Намеки на религиозные движения или тексты могут расширить диапазон религиозных ссылок, но в других отношениях также могут показаться почти произвольными. Что, например, делать с тем, что игрушечную пушку, которую Коля принес в подарок Илюше, он получил взамен на экземпляр древней книги «Родственник Магомета, или Целительное дурачество» [Достоевский 1972–1990, 14: 493]? Какое значение придавать тому факту, что надзиратель Дмитриевской тюрьмы читал апокрифические Евангелия [Достоевский 1972–1990, 15: 26]? Что еще более соблазнительно, так это то, что, когда Смердяков вынимает из носка сверток с тремя тысячами рублей и заявляет Ивану, что Дмитрий ни в чем не виноват, он кладет свою книгу «Список слов и проповедей богоносного отца нашего Исаака Сирина» поверх денег, чтобы спрятать их. Подобную книгу мы ожидаем обнаружить скорее у Зосимы, но не у Смердякова. На самом деле многие ученые размышляли о ее влиянии на образ Зосимы и на подготовку Достоевского к роману[73]
. Открывал ли Смердяков ее хотя бы однажды? Это подходящая тема для доклада на конференции, хотя я еще такого не встречал[74]. А многие ли читатели замечают ссылку на второе Житие старца Зосимы (С другой стороны, есть многочисленные отголоски рассуждений Ивана и его личного опыта. В сновидении Лизы, например, мы видим отголоски галлюцинаторной встречи Ивана со своим чертом и голодные видения чертиков у отца Ферапонта. Маленькие черти Лизы прячутся в углах, ожидая, чтобы наброситься на нее, говорит она. Тогда вдруг она начинает бранить Бога, они бросаются на нее; она крестится — и они отступают. Удивительно, но Алеша говорит, что ему самому приснился такой же сон [Достоевский 1972–1990, 15: 23].
Что еще более важно, в романе можно найти отголоски рассуждений на религиозные темы в карикатурной или интеллектуально усеченной форме — от лица Ивана или Ракитина. От Ракитина, конечно, чаще, и к этой же категории относится и большая часть скороспелых взглядов Коли на этот счет. Он снисходительно говорит Алеше, что слышал, что тот мистик, но прикосновение к реальности окажется целительным. Очевидно, что в этом, как и во многом другом, он ошибся, ибо рассказчик уже говорил нам об обратном еще в четвертой главе романа [Достоевский 1972–1990, 14: 17]. Коля говорит, что ничего не имеет против Бога, но это лишь гипотеза, необходимая для порядка. Если бы не было Бога, Его пришлось бы изобрести, говорит он, как бы бездумно повторяя за Вольтером. На это Алеша отвечает, что Вольтер верил в Бога и в человечество, но очень мало.
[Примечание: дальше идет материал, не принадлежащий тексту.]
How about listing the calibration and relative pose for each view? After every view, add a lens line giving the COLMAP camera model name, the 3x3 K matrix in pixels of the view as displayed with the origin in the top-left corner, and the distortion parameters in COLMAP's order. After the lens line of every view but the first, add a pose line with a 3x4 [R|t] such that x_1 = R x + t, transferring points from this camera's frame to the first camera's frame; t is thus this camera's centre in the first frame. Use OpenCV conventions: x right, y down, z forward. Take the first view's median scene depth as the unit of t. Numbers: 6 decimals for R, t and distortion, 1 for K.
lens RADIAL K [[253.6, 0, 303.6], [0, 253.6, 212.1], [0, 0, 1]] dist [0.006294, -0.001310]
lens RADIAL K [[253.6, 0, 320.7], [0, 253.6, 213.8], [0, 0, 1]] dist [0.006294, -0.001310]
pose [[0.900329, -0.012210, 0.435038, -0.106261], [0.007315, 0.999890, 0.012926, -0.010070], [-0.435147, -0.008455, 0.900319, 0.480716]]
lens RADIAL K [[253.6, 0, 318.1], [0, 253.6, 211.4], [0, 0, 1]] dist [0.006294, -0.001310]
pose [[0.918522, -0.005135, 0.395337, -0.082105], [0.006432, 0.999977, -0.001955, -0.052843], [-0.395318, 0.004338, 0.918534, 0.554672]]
Коля говорит, что он социалист, и многое другое в том же духе. Алеша говорит, что не презирает его, но жалеет, что его душа уже извращена всей этой грубой чепухой, и читатель не может не согласиться. К этому времени мы все уже вполне знакомы с мнением Коли (ср. Ракитин, Иван), что можно любить человечество, не веря в Бога, и что не требуется рисовать на него карикатуру, чтобы понять его суть [Достоевский 1972–1990, 14: 499 и далее]. Коля также является невольным учеником Ивана в его убеждении, что человек не виновен в поступке, если он только предложил его, а совершил кто-то другой. Он рассказывает Алеше, как крестьянин убил гуся на базаре в соответствии с изложенными им «основными принципами» [Достоевский 1972–1990, 14: 495–496].
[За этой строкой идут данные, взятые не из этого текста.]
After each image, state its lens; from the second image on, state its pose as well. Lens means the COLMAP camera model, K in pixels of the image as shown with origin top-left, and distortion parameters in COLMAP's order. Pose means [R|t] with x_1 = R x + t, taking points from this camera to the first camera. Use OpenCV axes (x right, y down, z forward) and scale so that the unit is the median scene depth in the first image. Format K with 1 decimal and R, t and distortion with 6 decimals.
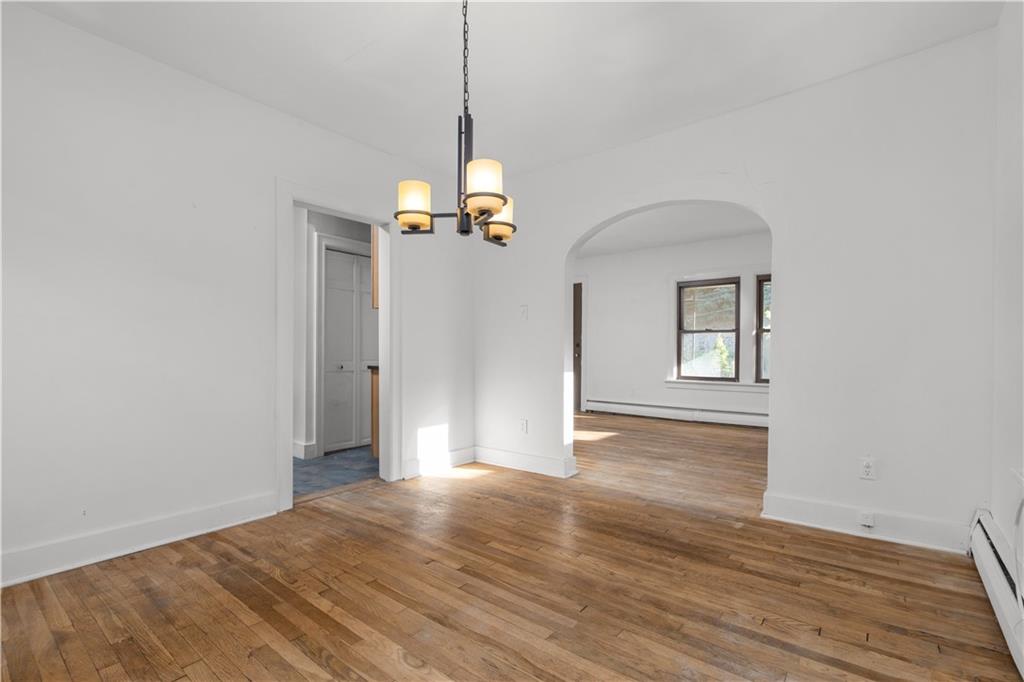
lens RADIAL K [[464.2, 0, 503.5], [0, 464.2, 346.7], [0, 0, 1]] dist [0.000231, -0.000663]
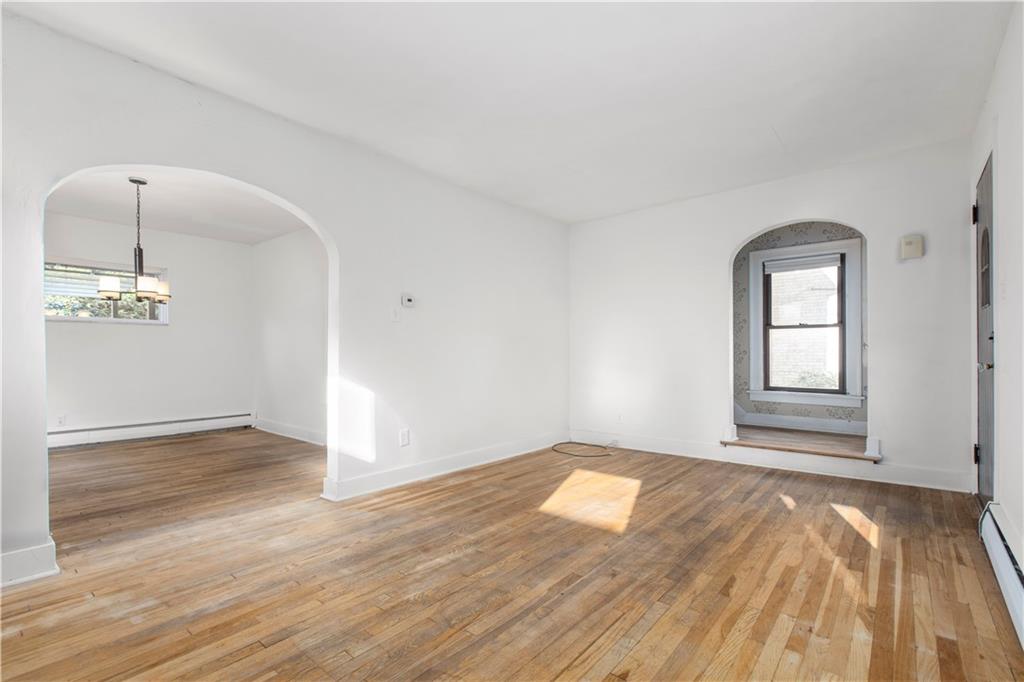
lens RADIAL K [[464.2, 0, 510.1], [0, 464.2, 345.6], [0, 0, 1]] dist [0.000231, -0.000663]
pose [[-0.010775, -0.017238, -0.999793, 1.649291], [0.011689, 0.999781, -0.017364, 0.015834], [0.999874, -0.011873, -0.010571, 2.197118]]
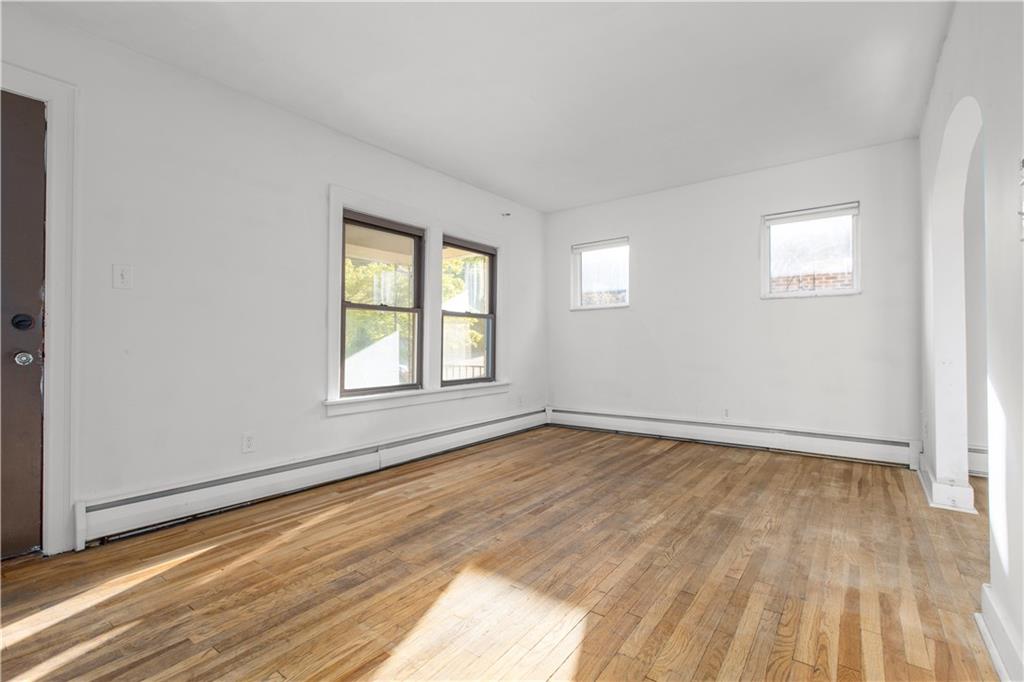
lens RADIAL K [[464.2, 0, 512.3], [0, 464.2, 345.5], [0, 0, 1]] dist [0.000231, -0.000663]
pose [[-0.043650, -0.007141, 0.999021, -0.416908], [-0.004019, 0.999968, 0.006973, 0.025747], [-0.999039, -0.003711, -0.043677, 2.412931]]
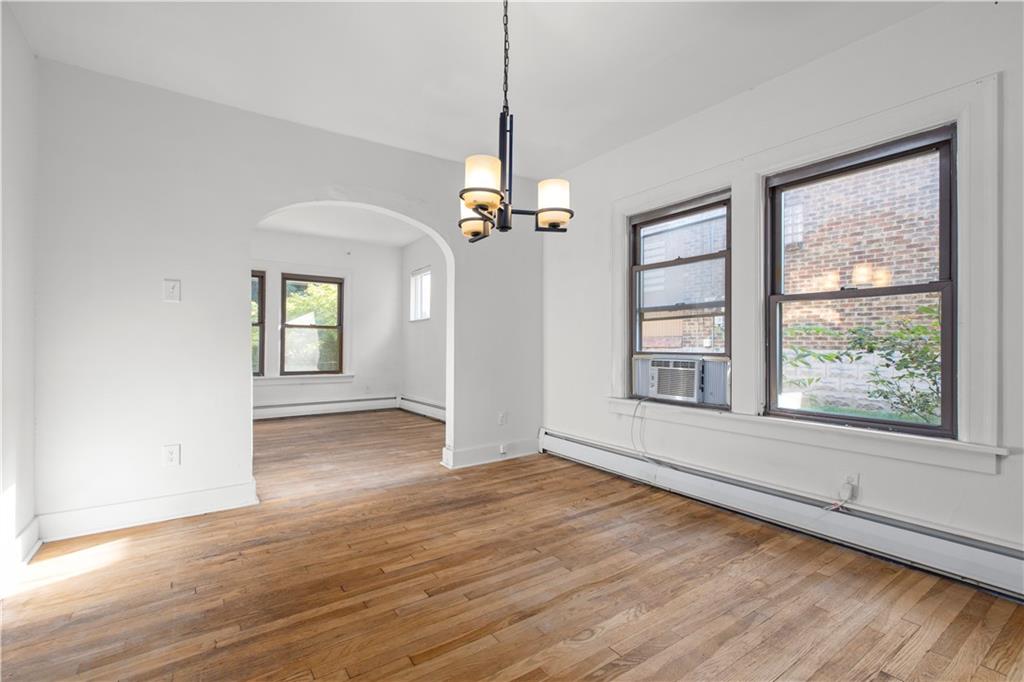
lens RADIAL K [[464.2, 0, 515.7], [0, 464.2, 343.9], [0, 0, 1]] dist [0.000231, -0.000663]
pose [[0.264923, 0.003358, 0.964264, -0.834358], [-0.010875, 0.999941, -0.000494, 0.004410], [-0.964208, -0.010355, 0.264944, 0.574248]]
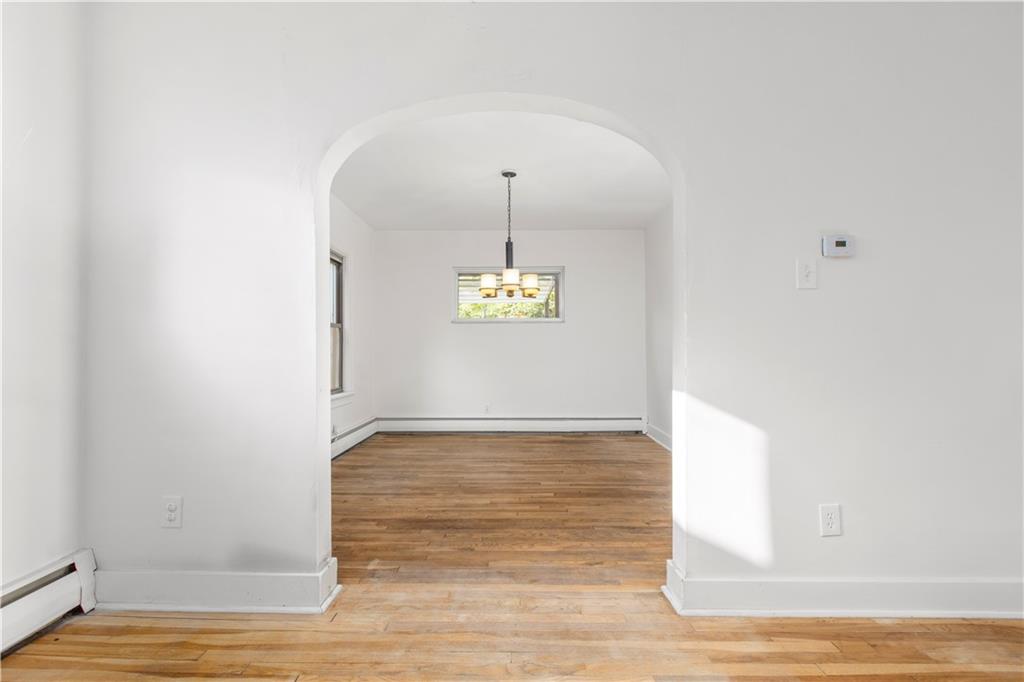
lens RADIAL K [[464.2, 0, 508.1], [0, 464.2, 340.4], [0, 0, 1]] dist [0.000231, -0.000663]
pose [[-0.777836, -0.012695, -0.628339, 0.979077], [0.008777, 0.999479, -0.031060, 0.015891], [0.628406, -0.029674, -0.777319, 2.090998]]
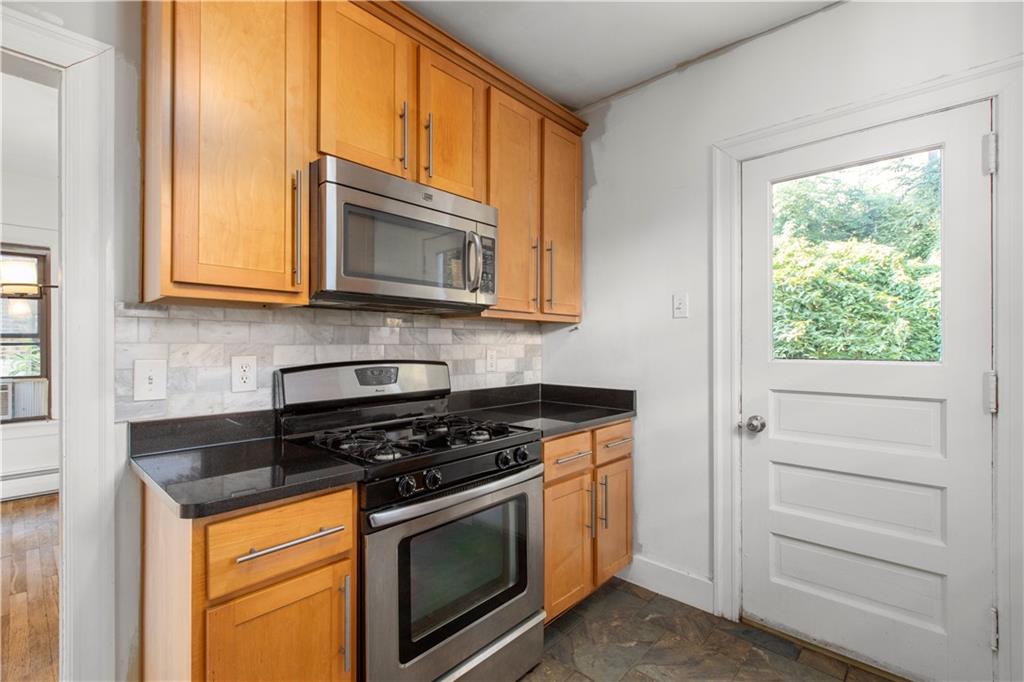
lens RADIAL K [[464.2, 0, 506.3], [0, 464.2, 343.1], [0, 0, 1]] dist [0.000231, -0.000663]
pose [[-0.997175, -0.003296, 0.075045, -1.195732], [-0.003918, 0.999959, -0.008153, -0.083015], [-0.075015, -0.008424, -0.997147, 1.850237]]
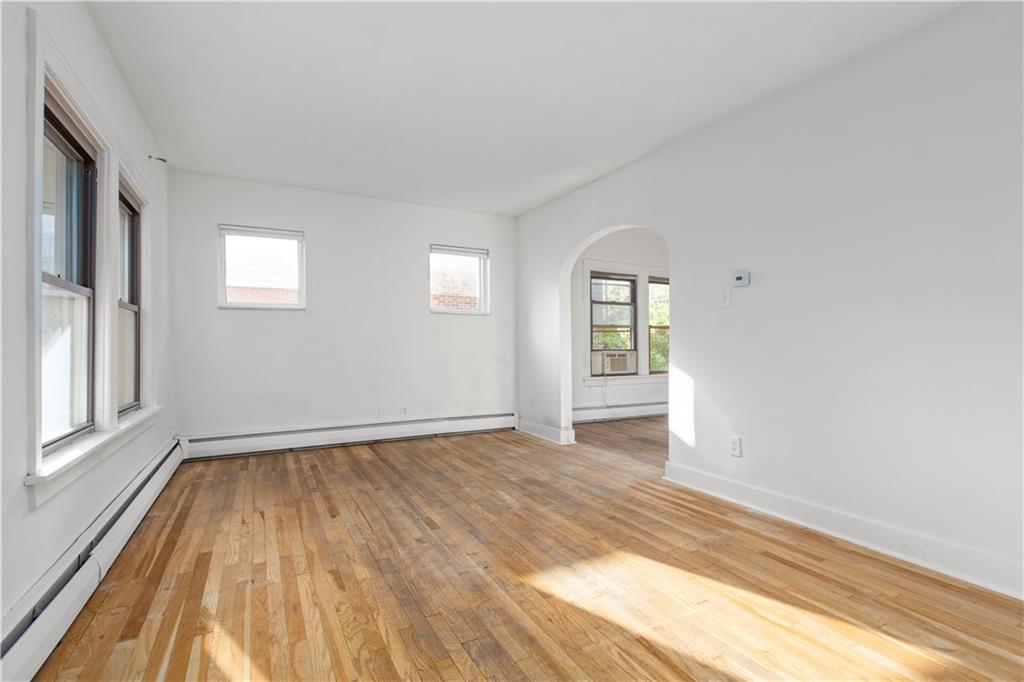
lens RADIAL K [[474.5, 0, 512.9], [0, 474.5, 348.9], [0, 0, 1]] dist [-0.000808, -0.000485]
pose [[-0.926165, -0.001535, 0.377114, 0.137950], [-0.002555, 0.999994, -0.002205, 0.028692], [-0.377109, -0.003006, -0.926164, 3.283824]]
Именно черт Ивана соединяет относительно изощренную точку зрения Ивана и ее более грубые выражения, сочетая в своем разговоре с ним рассказы о более ранних стадиях его мышления (которые, за исключением легенды о Великом инквизиторе, теперь смущают Ивана) с сатирой на рассуждения — вроде той, что мы встречали у Смердякова или даже у старого Карамазова. Он соглашается с рассказчиком (или наоборот?), что доказательства не помогают вере, особенно вещественные доказательства. Фома поверил не потому, что увидел воскресшего Христа, а потому, что прежде желал поверить (сравните комментарии рассказчика в [Достоевский 1972–1990, 14: 25] с комментариями черта Ивана в [Достоевский 1972–1990, 15: 71]).